[PAGE EXCERPT]
Turkey's President Recep Tayyip Erdogan announces plan of action for the first 100 days of his new presidency, in Ankara, Turkey, Friday, August 3, 2018. (AP/Burhan Ozbilici)
Turkey's President Recep Tayyip Erdogan announces plan of action for the first 100 days of his new presidency, in Ankara, Turkey, Friday, August 3, 2018. (AP/Burhan Ozbilici)

Turkey’s president said Saturday the country will freeze the assets of two United States officials in retaliation for sanctions against Turkey’s justice and interior ministers over the detention of an American pastor, while attempting a conciliatory tone.

Turkey’s holding of pastor Andrew Brunson on terror-related charges for almost two years has sparked one of the most intense crises between the NATO allies in years.

Speaking in Ankara, President Recep Tayyip Erdogan said Turkey had been “patient” since the US Treasury sanctions imposed Wednesday, but ordered authorities to “freeze the assets of America’s justice and interior ministers in Turkey, if there are any.” It is unclear who that would affect, due to differing cabinet roles in the United States from Turkey, or if the intended officials even have any holdings in Turkey.

Erdogan called the sanctions a “serious disrespect towards Turkey” and accused the US of hypocrisy for demanding the release of Brunson. But Erdogan also attempted to strike a conciliatory tone, insisting that Turkey did not want to see a “lose-lose” scenario emerge in ties with the United States.

“We don’t want to be a party to lose-lose games. Moving political and judicial disputes into an economic dimension will be harmful for both sides,” he said.

[Stored records]

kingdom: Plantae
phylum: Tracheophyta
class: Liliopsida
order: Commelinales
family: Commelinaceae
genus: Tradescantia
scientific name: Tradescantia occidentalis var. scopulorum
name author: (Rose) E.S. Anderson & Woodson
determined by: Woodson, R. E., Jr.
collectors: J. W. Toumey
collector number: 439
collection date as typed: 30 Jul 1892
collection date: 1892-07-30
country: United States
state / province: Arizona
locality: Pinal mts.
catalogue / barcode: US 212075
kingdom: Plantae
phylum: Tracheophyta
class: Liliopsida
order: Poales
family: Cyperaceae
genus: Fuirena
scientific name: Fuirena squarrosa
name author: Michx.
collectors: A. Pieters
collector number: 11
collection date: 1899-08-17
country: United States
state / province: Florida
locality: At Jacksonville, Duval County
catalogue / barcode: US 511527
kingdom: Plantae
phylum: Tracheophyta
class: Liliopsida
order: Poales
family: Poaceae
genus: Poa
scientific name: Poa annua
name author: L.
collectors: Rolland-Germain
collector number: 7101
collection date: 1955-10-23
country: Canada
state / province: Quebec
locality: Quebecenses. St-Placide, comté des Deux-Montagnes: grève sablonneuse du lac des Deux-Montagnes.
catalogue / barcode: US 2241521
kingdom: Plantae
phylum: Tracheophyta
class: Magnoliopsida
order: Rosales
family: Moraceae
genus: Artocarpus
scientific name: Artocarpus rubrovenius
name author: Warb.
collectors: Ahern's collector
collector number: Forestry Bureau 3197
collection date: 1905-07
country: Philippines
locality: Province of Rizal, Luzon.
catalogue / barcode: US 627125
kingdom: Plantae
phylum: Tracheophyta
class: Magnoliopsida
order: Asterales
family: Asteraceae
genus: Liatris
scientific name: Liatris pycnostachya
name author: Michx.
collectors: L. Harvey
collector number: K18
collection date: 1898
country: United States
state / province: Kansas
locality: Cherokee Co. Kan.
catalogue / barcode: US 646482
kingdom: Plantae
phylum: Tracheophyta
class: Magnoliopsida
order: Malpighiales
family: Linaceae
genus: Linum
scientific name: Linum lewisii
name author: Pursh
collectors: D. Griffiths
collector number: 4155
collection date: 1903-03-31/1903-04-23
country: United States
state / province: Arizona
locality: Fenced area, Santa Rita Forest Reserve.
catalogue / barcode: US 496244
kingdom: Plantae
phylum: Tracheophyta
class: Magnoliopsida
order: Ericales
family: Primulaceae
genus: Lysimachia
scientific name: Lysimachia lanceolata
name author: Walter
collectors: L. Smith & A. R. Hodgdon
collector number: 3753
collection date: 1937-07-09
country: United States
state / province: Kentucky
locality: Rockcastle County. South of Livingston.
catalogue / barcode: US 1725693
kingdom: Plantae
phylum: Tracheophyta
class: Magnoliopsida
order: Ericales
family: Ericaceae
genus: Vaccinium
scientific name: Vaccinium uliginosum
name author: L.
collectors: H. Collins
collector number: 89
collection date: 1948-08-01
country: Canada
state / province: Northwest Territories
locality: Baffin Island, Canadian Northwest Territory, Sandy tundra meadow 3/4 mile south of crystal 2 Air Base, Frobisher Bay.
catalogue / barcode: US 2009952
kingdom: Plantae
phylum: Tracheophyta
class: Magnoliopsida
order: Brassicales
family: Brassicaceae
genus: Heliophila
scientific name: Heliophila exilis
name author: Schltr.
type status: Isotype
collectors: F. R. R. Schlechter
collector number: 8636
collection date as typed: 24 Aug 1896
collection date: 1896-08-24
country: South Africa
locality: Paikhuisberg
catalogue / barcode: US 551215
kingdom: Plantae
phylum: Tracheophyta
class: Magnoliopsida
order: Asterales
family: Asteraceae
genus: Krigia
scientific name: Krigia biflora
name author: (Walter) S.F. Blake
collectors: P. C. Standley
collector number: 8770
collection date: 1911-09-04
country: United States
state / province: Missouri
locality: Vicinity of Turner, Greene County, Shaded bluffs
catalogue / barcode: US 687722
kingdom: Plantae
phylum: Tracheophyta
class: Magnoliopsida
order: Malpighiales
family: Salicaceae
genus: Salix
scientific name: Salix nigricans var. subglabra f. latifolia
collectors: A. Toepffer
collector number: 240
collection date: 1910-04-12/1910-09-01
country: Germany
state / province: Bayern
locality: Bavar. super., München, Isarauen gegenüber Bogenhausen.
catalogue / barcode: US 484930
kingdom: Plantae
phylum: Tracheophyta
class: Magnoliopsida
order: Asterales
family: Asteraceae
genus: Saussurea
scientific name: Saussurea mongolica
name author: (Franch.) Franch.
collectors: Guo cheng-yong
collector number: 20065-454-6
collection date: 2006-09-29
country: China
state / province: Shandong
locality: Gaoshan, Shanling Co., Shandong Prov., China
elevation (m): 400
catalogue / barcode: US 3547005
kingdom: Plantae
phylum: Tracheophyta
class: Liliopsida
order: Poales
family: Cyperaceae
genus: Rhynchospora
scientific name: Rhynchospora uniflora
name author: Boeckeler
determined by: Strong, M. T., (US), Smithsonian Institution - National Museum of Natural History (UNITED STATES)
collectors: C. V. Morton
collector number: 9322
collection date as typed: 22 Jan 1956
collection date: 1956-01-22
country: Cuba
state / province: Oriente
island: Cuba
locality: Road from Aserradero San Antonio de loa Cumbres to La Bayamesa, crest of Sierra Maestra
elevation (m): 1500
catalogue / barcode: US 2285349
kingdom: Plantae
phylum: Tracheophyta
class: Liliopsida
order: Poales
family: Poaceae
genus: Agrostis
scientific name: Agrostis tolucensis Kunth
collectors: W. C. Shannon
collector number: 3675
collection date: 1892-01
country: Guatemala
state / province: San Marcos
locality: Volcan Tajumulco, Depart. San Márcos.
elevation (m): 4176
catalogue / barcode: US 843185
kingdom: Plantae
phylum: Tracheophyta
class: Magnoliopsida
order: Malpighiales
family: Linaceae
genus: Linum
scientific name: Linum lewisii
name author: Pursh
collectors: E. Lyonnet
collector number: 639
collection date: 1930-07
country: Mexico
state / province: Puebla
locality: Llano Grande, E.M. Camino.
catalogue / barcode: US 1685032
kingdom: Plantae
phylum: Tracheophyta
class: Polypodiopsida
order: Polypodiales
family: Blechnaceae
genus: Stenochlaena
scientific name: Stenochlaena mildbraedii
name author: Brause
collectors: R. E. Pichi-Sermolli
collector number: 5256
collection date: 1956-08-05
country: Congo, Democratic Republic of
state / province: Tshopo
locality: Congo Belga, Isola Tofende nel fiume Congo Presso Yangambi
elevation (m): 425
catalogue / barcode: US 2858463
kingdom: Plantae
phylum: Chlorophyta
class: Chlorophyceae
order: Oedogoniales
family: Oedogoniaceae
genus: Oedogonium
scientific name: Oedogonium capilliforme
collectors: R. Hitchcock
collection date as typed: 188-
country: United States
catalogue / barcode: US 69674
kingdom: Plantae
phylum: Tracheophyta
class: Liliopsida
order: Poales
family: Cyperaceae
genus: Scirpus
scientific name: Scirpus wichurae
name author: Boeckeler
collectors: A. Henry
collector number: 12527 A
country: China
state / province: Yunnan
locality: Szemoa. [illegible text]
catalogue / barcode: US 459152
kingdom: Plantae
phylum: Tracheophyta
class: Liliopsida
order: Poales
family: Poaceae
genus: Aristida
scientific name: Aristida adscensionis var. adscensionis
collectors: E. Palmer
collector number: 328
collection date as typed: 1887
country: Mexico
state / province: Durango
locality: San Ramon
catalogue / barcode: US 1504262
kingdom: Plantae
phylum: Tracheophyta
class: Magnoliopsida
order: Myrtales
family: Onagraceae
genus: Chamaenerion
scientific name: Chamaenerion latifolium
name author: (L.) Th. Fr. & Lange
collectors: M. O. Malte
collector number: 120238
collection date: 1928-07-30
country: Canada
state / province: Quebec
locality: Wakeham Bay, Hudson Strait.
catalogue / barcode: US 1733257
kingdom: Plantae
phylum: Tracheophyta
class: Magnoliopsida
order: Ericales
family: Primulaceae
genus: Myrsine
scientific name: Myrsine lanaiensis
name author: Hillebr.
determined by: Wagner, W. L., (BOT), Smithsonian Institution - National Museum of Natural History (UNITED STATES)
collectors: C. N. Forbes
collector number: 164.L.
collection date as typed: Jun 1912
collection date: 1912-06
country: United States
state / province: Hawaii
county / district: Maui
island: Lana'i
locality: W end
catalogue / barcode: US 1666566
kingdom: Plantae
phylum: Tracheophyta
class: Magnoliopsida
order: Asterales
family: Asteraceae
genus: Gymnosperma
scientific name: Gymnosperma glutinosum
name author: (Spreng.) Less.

[ACTIVITY LIST]
a: Translate this sentence from the article on Erdogan's response to US sanctions into Spanish: "Turkey’s holding of pastor Andrew Brunson on terror-related charges for almost two years has sparked one of the most intense crises between the NATO allies in years."
b: Does each statement agree with the article on Erdogan's response to US sanctions? Answer yes or no and quote the words that decide it. (i) The US sanctions were imposed on a Wednesday. (ii) Brunson was held on espionage charges. (iii) Erdogan said moving disputes into an economic dimension would harm only the United States.
c: Please continue the article on Erdogan's response to US sanctions from where it stops.

[ANSWERS BY ITEM NUMBER]
a: La retención por parte de Turquía del pastor Andrew Brunson por cargos relacionados con el terrorismo durante casi dos años ha provocado una de las crisis más intensas entre los aliados de la OTAN en años.

b:
(i) Yes: "since the US Treasury sanctions imposed Wednesday"
(ii) No: "on terror-related charges"
(iii) No: "will be harmful for both sides"

c:
He also called for a return to the two countries’ partnership, saying, “We think there is no problem we cannot solve with the American administration.” He said he hoped the US would drop its “hot-tempered attitude and return to its good senses” as diplomats were working to put behind disputes.

Brunson, jailed in December 2016, is now under home detention. He is facing a 15-year sentence if convicted of the charges of “committing crimes on behalf of terror groups without being a member,” references to outlawed Kurdish militants and the network of a US-based Muslim cleric blamed for a failed coup attempt. He could receive another 20 years if he is found guilty of espionage. Brunson denies the charges.

Top US officials, including President Donald Trump and Vice President Mike Pence, have said there is no evidence against Brunson and demanded his release.

“Brunson is an innocent man, there is no credible evidence against him,” Pence said earlier this week.

US pastor Andrew Craig Brunson escorted by Turkish plain clothes police officers arrives at his house on July 25, 2018 in Izmir. (AFP PHOTO)

Trump said on Twitter last week that the pastor’s detention was “a total disgrace.” One of Brunson’s attorneys is Jay Sekulow, who also represents Trump in the Russia investigation.

US senators previously pushed to block the sale of F-35 jets to Turkey, citing Brunson’s detention as one instance of Erdogan’s disregard for the rule of law.

Erdogan has previously linked Brunson’s return to the US to the extradition of cleric Fethullah Gulen, the cleric Turkey’s government holds responsible for a failed July 2016 military coup.

In this July 2016 photo, Islamic cleric Fethullah Gulen speaks to members of the media at his compound in Saylorsburg, Pennsylvania. (AP Photo/Chris Post)

Gulen, who denies orchestrating the coup attempt, lives in Pennsylvania. Turkish requests for his arrest and extradition have not been granted.

Brunson served as pastor of Izmir Resurrection Church, a small Protestant congregation, and has lived in Turkey for 23 years. He was detained by Turkish forces in the aftermath of the failed coup. The indictment against him contends he worked to convert Kurds to Christianity to sow discord in Turkey.

More than 77,000 people were arrested across Turkey after the government declared a state of emergency following the failed 2016 coup. The crackdown has targeted journalists, activists, and opposition figures.

Brunson rejected evidence against him during a recent hearing, according to Turkey’s state-run Anadolu Agency.

“I believe in and support Turkey’s territorial integrity,” he told the court. “I forgive those who lie and bear false witness against me.”

Brunson’s case has been adjourned until October 12.